Crash! Bang! Thud!
I’ve been brought down to the ground. Two days ago I had gloated over Australia’s exit from the World Twenty20 and their apparant inability to adjust to the shortest format of the game. Today, here I am, confronting the reality that the team that I support, the World Champions, haven’t been doing a great job in Twenty20 cricket either. To borrow a phrase from our dear friend Calvin, “Reality continues to ruin my life.”
India were the pre-tournament favorites, with every opposition captain calling them the team to beat. However, two straight losses in the Super 8 stage have sent them packing. I’d be lying if I said the losses didn’t hurt. But, what hurt more is the kind of teams India lost to. Losing to Australia or South Africa would have been acceptable but what rankles more is that we lost to West Indies, a side that has been in terminal decline since the time Viv Richards retired and the Poms, a celebrated bunch of whining underachievers.
On paper, India had a very strong batting line up, with some massive hitters of the cricket ball. On paper, the bowling was incisive too. More importantly, all these players were ‘Twenty20 hardened’, having gone through the grind of the IPL. So, what went wrong? Where did we lose? How?
The theory that is doing the rounds, courtesy commentators such as Nasser Hussain, is that India lost because they were found out technically. Their weakness against the short ball was exposed. The media has now latched on to this theory and every newspaper, every cricket website and every news channel in India is talking about how India were bounced out of the tournament.
Teams have always tried to bowl short against India, especially on lively pitches, because our batsmen are obviously uncomfortable against the rising ball. The same tactic was applied by opposition teams in the 2007 Twenty20 World Cup as well and the team had coped very well against it. India didn’t lose because of a technical deficiency or lack of skill.
India lost because they didn’t demonstrate the same courage that they had during the 2007 edition. They didn’t play with the same freedom and fearlessness. The swagger was missing, the zeal was non-existent, the hunger for victory was not quite evident. Maybe, they were under pressure of the huge expectations that they were carrying on their shoulders. Harsha Bhogle, during commentary last evening said, “The favorites’ tag has never rested very easily on India”, and I think that is true – the 1987 and 1996 World Cup bear testimony to that.
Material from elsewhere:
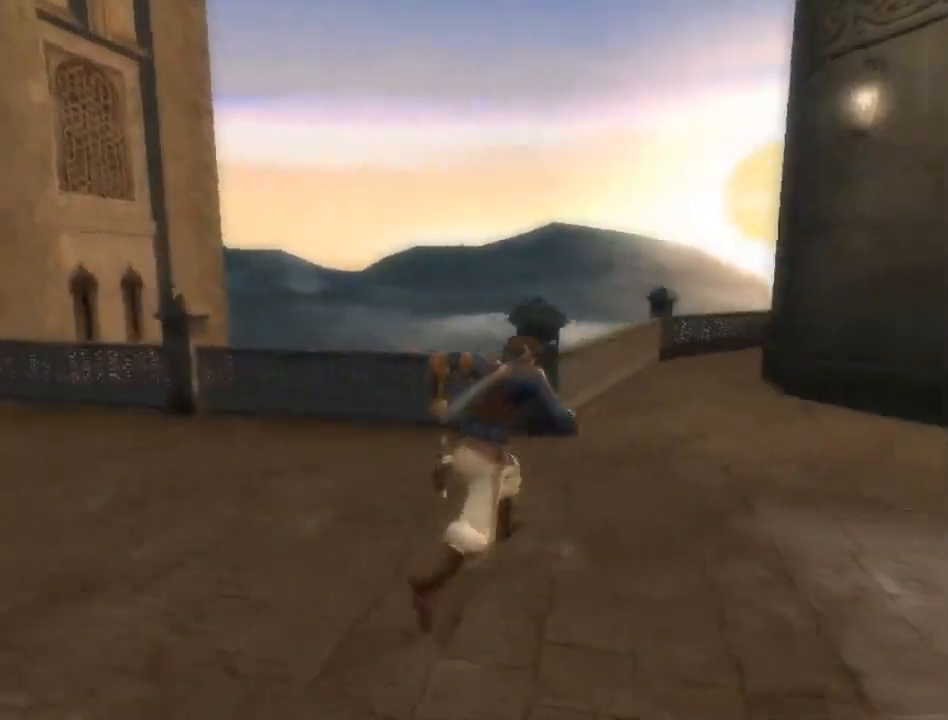
{"buttons": [], "left_stick": "up", "right_stick": "center", "events": [[367, "right_stick", "center"]]}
The lack of inhibition won India the trophy last time, their tentative and defensive approach made them lose it this time. Sending in Jadeja ahead of Yuvraj, Dhoni, and Pathan was clearly a defensive strategy. They didn’t want to lose their premier batsmen against the hostile stuff the English bowlers were dishing out. Rather than taking the bull by the horns, India let the advantage slip to England. Dhoni might still defend his tactics, but I’m sure, in his heart he knows he made a mistake.
I am hoping the media and the so called ‘fans’ will spare the team a whiplash and support them at this time. Knowing the quality that this side possesses, I won’t be surprised if they turn it around very quickly against West Indies, where they are headed next. All they have to do is summon that old self belief. Go India!